Complete the following →
A. Answer these questions from the account of Henry's minority, each on its own line as (i), (ii), (iii):
(i) In which city was Henry enthroned?
(ii) Whose brother was Pope Stephen IX?
(iii) Of which duchy was Conrad of the Ezzonid family made duke?
B. Render this sentence from the account of Henry's minority in French: "She secured the most powerful aristocrats’ support through lavish grants."
C. Carry the account of Henry's minority further, beginning after its final sentence about Stephen IX's election.

Extracted text →
__________________________________________________

At the age of six, Henry became sole monarch of the empire. Pope Victor II convinced the German aristocrats to swear fealty to their young king and enthroned him in Aachen. Although Empress Agnes had been planning to enter a nunnery, she was appointed her son’s guardian. She was responsible for her son’s education along with a royal ministerialis (unfree liegeman), Cuno. She secured the most powerful aristocrats’ support through lavish grants. Agnes was reconciled with Godfrey the Bearded and made her late husband’s other opponent, Conrad of the Ezzonid family, duke of Carinthia.
Agnes took full control of state administration as regent after Pope Victor II left Germany early in 1057, but she paid little attention to Burgundy and Italy. Henry had inherited his father’s Roman title of patrician, but the concept of “liberty of the Church” became dominant in Rome during his minority. Pope Victor’s successor, Stephen IX—Godfrey the Bearded’s brother—was elected without royal intervention early in August.

__________________________________________________

Given material →
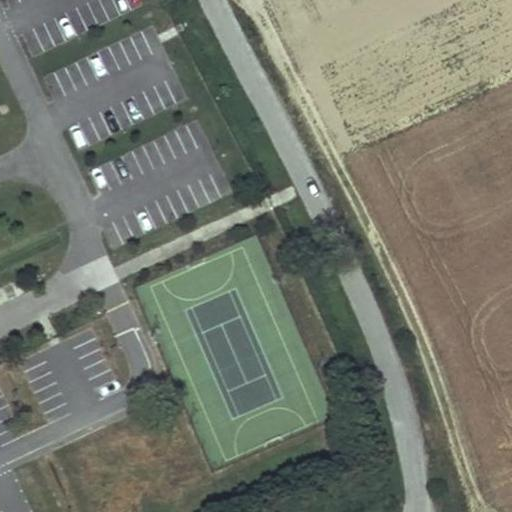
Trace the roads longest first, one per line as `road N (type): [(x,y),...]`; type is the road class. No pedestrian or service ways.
road 1 (track): [(254,0),(415,323),(468,501),(481,511)]
road 2 (residential): [(417,511),(390,366),(311,188),(213,0)]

__________________________________________________

Results by task →
A.
(i) Aachen
(ii) Godfrey the Bearded
(iii) Carinthia

B. Elle s’assura le soutien des aristocrates les plus puissants par de généreuses concessions.

C.
A group of Saxon aristocrats plotted against Henry, fearing he would continue his father’s oppressive policies after reaching the age of majority. They convinced Otto of Nordmark, who had recently returned from exile, to mount a coup. Henry’s two relatives, Bruno II and Egbert I of Brunswick, attacked the conspirators. Bruno killed Otto but was mortally wounded in the skirmish.
In 1057, Agnes appointed a wealthy aristocrat, Rudolf of Rheinfelden, to be Duke of Swabia and also charged him with the administration of Burgundy. Godfrey the Bearded took possession of Spoleto and Fermo, probably through a royal grant. Rumours of Godfrey’s determination to seize the imperial crown with Pope Stephen’s help spread in Italy, but the Pope died unexpectedly on 29 March 1058.
The Roman aristocrats placed one of their number, Giovanni, Cardinal Bishop of Velletri, on the papal throne without consulting with Henry’s representatives. Giovanni took the name Benedict X, but Peter Damian, the Cardinal-Bishop of Ostia, refused to consecrate him, although the consecration of a new pope had been the Ostian bishops’ traditional privilege. The cardinals assembled at Florence where Pope Stephen had died to discuss Pope Stephen’s succession. They wanted to elect the local bishop Gerard pope and sent an envoy to Germany to inform Henry about their plan. Henry, “having deliberated with the princes”, designated Gerard as the Pope in Augsburg on 7 June. King Andrew I of Hungary also sent delegates to Germany in September 1058. Andrew wanted to secure his five-year-old son Solomon‘s succession, ignoring his brother’s claim to succeed him. The Hungarian envoys and Henry’s representatives concluded a treaty, and Henry’s sister, Judith, was engaged to Solomon.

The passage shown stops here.